* Given data *
###

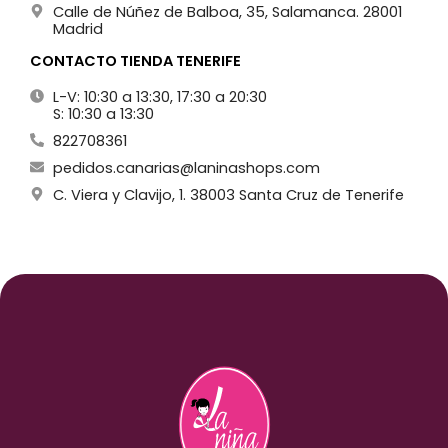
Calle de Núñez de Balboa, 35, Salamanca. 28001
Madrid
CONTACTO TIENDA TENERIFE
L-V: 10:30 a 13:30, 17:30 a 20:30
S: 10:30 a 13:30
822708361
pedidos.canarias@laninashops.com
C. Viera y Clavijo, 1. 38003 Santa Cruz de Tenerife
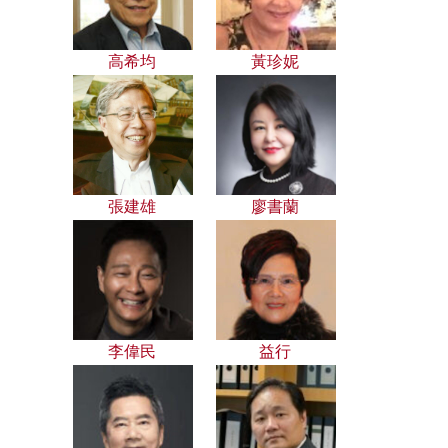
高希均
黃珍妮
張建雄
廖書蘭
李偉民
益行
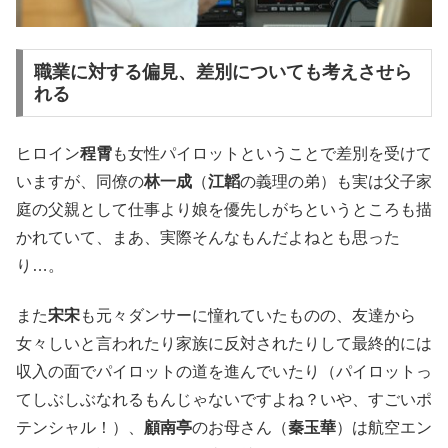
職業に対する偏見、差別についても考えさせら
れる
ヒロイン
程霄
も女性パイロットということで差別を受けて
いますが、同僚の
林一成
（
江韜
の義理の弟）も実は父子家
庭の父親として仕事より娘を優先しがちというところも描
かれていて、まあ、実際そんなもんだよねとも思った
り…。
また
宋宋
も元々ダンサーに憧れていたものの、友達から
女々しいと言われたり家族に反対されたりして最終的には
収入の面でパイロットの道を進んでいたり（パイロットっ
てしぶしぶなれるもんじゃないですよね？いや、すごいポ
テンシャル！）、
顧南亭
のお母さん（
秦玉華
）は航空エン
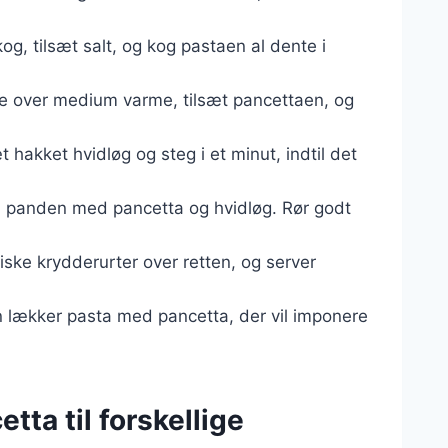
og, tilsæt salt, og kog pastaen al dente i
lie over medium varme, tilsæt pancettaen, og
t hakket hvidløg og steg i et minut, indtil det
il panden med pancetta og hvidløg. Rør godt
iske krydderurter over retten, og server
en lækker pasta med pancetta, der vil imponere
tta til forskellige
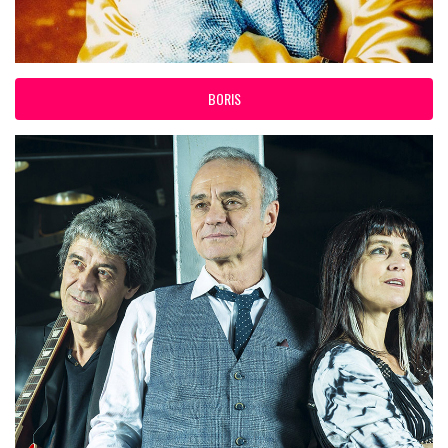
BORIS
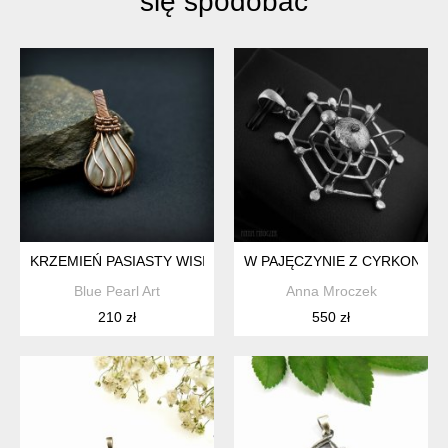
się spodobać
KRZEMIEŃ PASIASTY WISIOREK WIRE WRAPPING
W PAJĘCZYNIE Z CYRKONIĄ - 
Blue Pearl Art
Anna Mroczek
210 zł
550 zł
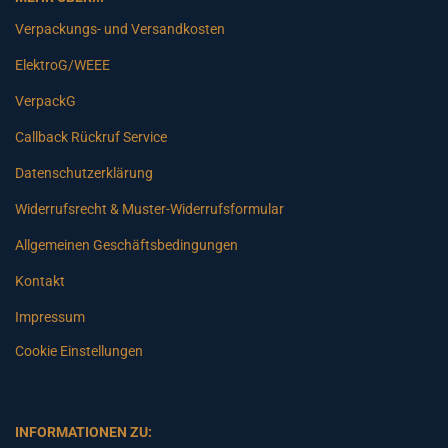
Verpackungs- und Versandkosten
ElektroG/WEEE
VerpackG
Callback Rückruf Service
Datenschutzerklärung
Widerrufsrecht & Muster-Widerrufsformular
Allgemeinen Geschäftsbedingungen
Kontakt
Impressum
Cookie Einstellungen
INFORMATIONEN ZU:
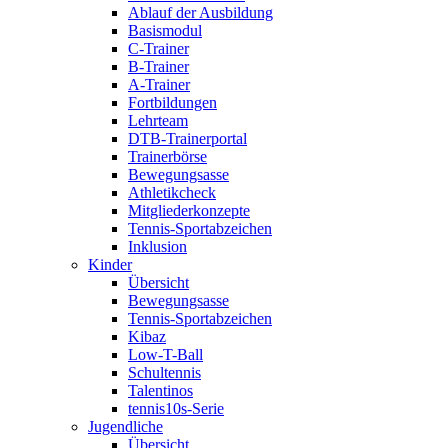
Ablauf der Ausbildung
Basismodul
C-Trainer
B-Trainer
A-Trainer
Fortbildungen
Lehrteam
DTB-Trainerportal
Trainerbörse
Bewegungsasse
Athletikcheck
Mitgliederkonzepte
Tennis-Sportabzeichen
Inklusion
Kinder
Übersicht
Bewegungsasse
Tennis-Sportabzeichen
Kibaz
Low-T-Ball
Schultennis
Talentinos
tennis10s-Serie
Jugendliche
Übersicht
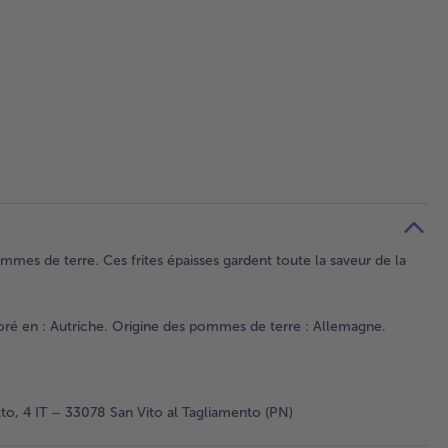
mes de terre. Ces frites épaisses gardent toute la saveur de la
oré en : Autriche. Origine des pommes de terre : Allemagne.
to, 4 IT – 33078 San Vito al Tagliamento (PN)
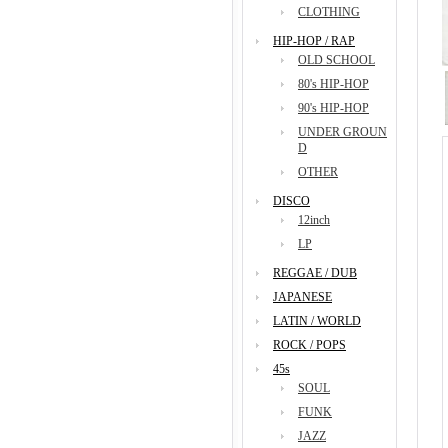
CLOTHING
HIP-HOP / RAP
OLD SCHOOL
80's HIP-HOP
90's HIP-HOP
UNDER GROUN
D
OTHER
DISCO
12inch
LP
REGGAE / DUB
JAPANESE
LATIN / WORLD
ROCK / POPS
45s
SOUL
FUNK
JAZZ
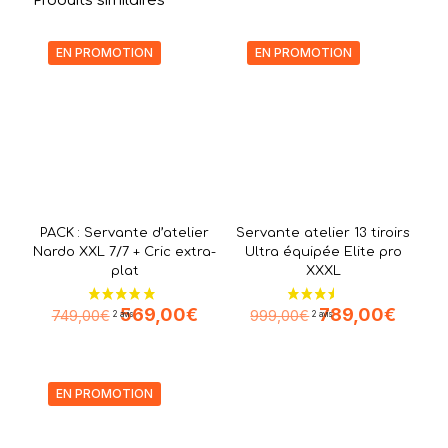
Produits similaires
EN PROMOTION
EN PROMOTION
PACK : Servante d’atelier
Servante atelier 13 tiroirs
Nardo XXL 7/7 + Cric extra-
Ultra équipée Elite pro
plat
XXXL
Le
Le
Le
Le
569,00
€
789,00
€
749,00
€
999,00
€
prix
prix
prix
prix
initial
actuel
initial
actuel
était :
est :
était :
est :
749,00€.
569,00€.
999,00€.
789,0
EN PROMOTION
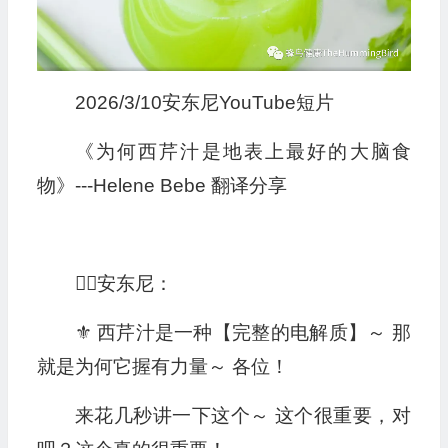
2026/3/10安东尼YouTube短片
《为何西芹汁是地表上最好的大脑食
物》---Helene Bebe 翻译分享
🧔‍♂️安东尼：
⚜️ 西芹汁是一种【完整的电解质】～ 那
就是为何它握有力量～ 各位！
来花几秒讲一下这个～ 这个很重要，对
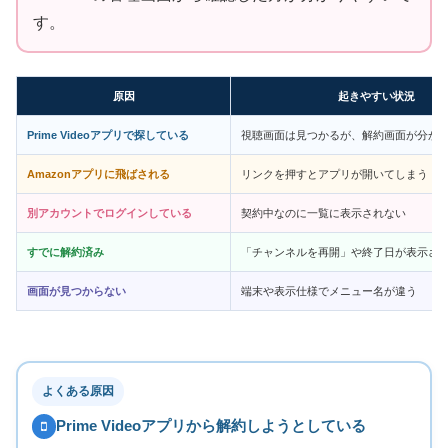
す。
原因
起きやすい状況
Prime Videoアプリで探している
視聴画面は見つかるが、解約画面が分か
Amazonアプリに飛ばされる
リンクを押すとアプリが開いてしまう
別アカウントでログインしている
契約中なのに一覧に表示されない
すでに解約済み
「チャンネルを再開」や終了日が表示さ
画面が見つからない
端末や表示仕様でメニュー名が違う
よくある原因
Prime Videoアプリから解約しようとしている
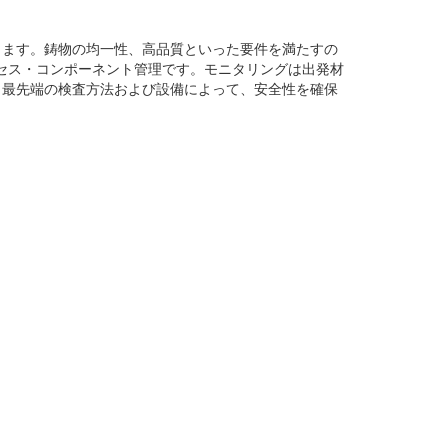
ります。鋳物の均一性、高品質といった要件を満たすの
セス・コンポーネント管理です。モニタリングは出発材
と最先端の検査方法および設備によって、安全性を確保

###

* Problem to work on *
Where a record above holds a picture, drop the picture and print the rest exactly.

* Your response *
Calle de Núñez de Balboa, 35, Salamanca. 28001
Madrid
CONTACTO TIENDA TENERIFE
L-V: 10:30 a 13:30, 17:30 a 20:30
S: 10:30 a 13:30
822708361
pedidos.canarias@laninashops.com
C. Viera y Clavijo, 1. 38003 Santa Cruz de Tenerife
高希均
黃珍妮
張建雄
廖書蘭
李偉民
益行
職業に対する偏見、差別についても考えさせら
れる
ヒロイン
程霄
も女性パイロットということで差別を受けて
いますが、同僚の
林一成
（
江韜
の義理の弟）も実は父子家
庭の父親として仕事より娘を優先しがちというところも描
かれていて、まあ、実際そんなもんだよねとも思った
り…。
また
宋宋
も元々ダンサーに憧れていたものの、友達から
女々しいと言われたり家族に反対されたりして最終的には
収入の面でパイロットの道を進んでいたり（パイロットっ
てしぶしぶなれるもんじゃないですよね？いや、すごいポ
テンシャル！）、
顧南亭
のお母さん（
秦玉華
）は航空エン
og, tilsæt salt, og kog pastaen al dente i
lie over medium varme, tilsæt pancettaen, og
t hakket hvidløg og steg i et minut, indtil det
il panden med pancetta og hvidløg. Rør godt
iske krydderurter over retten, og server
en lækker pasta med pancetta, der vil imponere
tta til forskellige
BORIS
się spodobać
KRZEMIEŃ PASIASTY WISIOREK WIRE WRAPPING
W PAJĘCZYNIE Z CYRKONIĄ - 
Blue Pearl Art
Anna Mroczek
210 zł
550 zł
Verpackungs- und Versandkosten
ElektroG/WEEE
VerpackG
Callback Rückruf Service
Datenschutzerklärung
Widerrufsrecht & Muster-Widerrufsformular
Allgemeinen Geschäftsbedingungen
Kontakt
Impressum
Cookie Einstellungen
INFORMATIONEN ZU:
Ablauf der Ausbildung
Basismodul
C-Trainer
B-Trainer
A-Trainer
Fortbildungen
Lehrteam
DTB-Trainerportal
Trainerbörse
Bewegungsasse
Athletikcheck
Mitgliederkonzepte
Tennis-Sportabzeichen
Inklusion
Kinder
Übersicht
Bewegungsasse
Tennis-Sportabzeichen
Kibaz
Low-T-Ball
Schultennis
Talentinos
tennis10s-Serie
Jugendliche
Übersicht
mes de terre. Ces frites épaisses gardent toute la saveur de la
oré en : Autriche. Origine des pommes de terre : Allemagne.
to, 4 IT – 33078 San Vito al Tagliamento (PN)
CLOTHING
HIP-HOP / RAP
OLD SCHOOL
80's HIP-HOP
90's HIP-HOP
UNDER GROUN
D
OTHER
DISCO
12inch
LP
REGGAE / DUB
JAPANESE
LATIN / WORLD
ROCK / POPS
45s
SOUL
FUNK
JAZZ
Produits similaires
EN PROMOTION
EN PROMOTION
PACK : Servante d’atelier
Servante atelier 13 tiroirs
Nardo XXL 7/7 + Cric extra-
Ultra équipée Elite pro
plat
XXXL
Le
Le
Le
Le
569,00
€
789,00
€
749,00
€
999,00
€
prix
prix
prix
prix
initial
actuel
initial
actuel
était :
est :
était :
est :
749,00€.
569,00€.
999,00€.
789,0
EN PROMOTION
2026/3/10安东尼YouTube短片
《为何西芹汁是地表上最好的大脑食
物》---Helene Bebe 翻译分享
🧔‍♂️安东尼：
⚜️ 西芹汁是一种【完整的电解质】～ 那
就是为何它握有力量～ 各位！
来花几秒讲一下这个～ 这个很重要，对
す。
原因
起きやすい状況
Prime Videoアプリで探している
視聴画面は見つかるが、解約画面が分か
Amazonアプリに飛ばされる
リンクを押すとアプリが開いてしまう
別アカウントでログインしている
契約中なのに一覧に表示されない
すでに解約済み
「チャンネルを再開」や終了日が表示さ
画面が見つからない
端末や表示仕様でメニュー名が違う
よくある原因
Prime Videoアプリから解約しようとしている
ります。鋳物の均一性、高品質といった要件を満たすの
セス・コンポーネント管理です。モニタリングは出発材
と最先端の検査方法および設備によって、安全性を確保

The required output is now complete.